Stored records
⁂

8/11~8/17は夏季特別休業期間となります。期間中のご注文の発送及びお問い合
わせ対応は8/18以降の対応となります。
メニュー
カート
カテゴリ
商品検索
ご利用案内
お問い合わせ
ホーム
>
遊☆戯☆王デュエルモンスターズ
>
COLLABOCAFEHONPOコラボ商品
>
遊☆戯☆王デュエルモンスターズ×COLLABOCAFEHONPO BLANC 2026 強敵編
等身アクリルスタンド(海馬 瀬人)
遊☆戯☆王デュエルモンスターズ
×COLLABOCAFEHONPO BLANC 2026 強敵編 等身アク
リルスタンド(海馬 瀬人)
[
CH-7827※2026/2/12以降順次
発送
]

⁂

EXERCISE
Reproduce the lines of the records word for word.

RESPONSE
8/11~8/17は夏季特別休業期間となります。期間中のご注文の発送及びお問い合
わせ対応は8/18以降の対応となります。
メニュー
カート
カテゴリ
商品検索
ご利用案内
お問い合わせ
ホーム
>
遊☆戯☆王デュエルモンスターズ
>
COLLABOCAFEHONPOコラボ商品
>
遊☆戯☆王デュエルモンスターズ×COLLABOCAFEHONPO BLANC 2026 強敵編
等身アクリルスタンド(海馬 瀬人)
遊☆戯☆王デュエルモンスターズ
×COLLABOCAFEHONPO BLANC 2026 強敵編 等身アク
リルスタンド(海馬 瀬人)
[
CH-7827※2026/2/12以降順次
発送
]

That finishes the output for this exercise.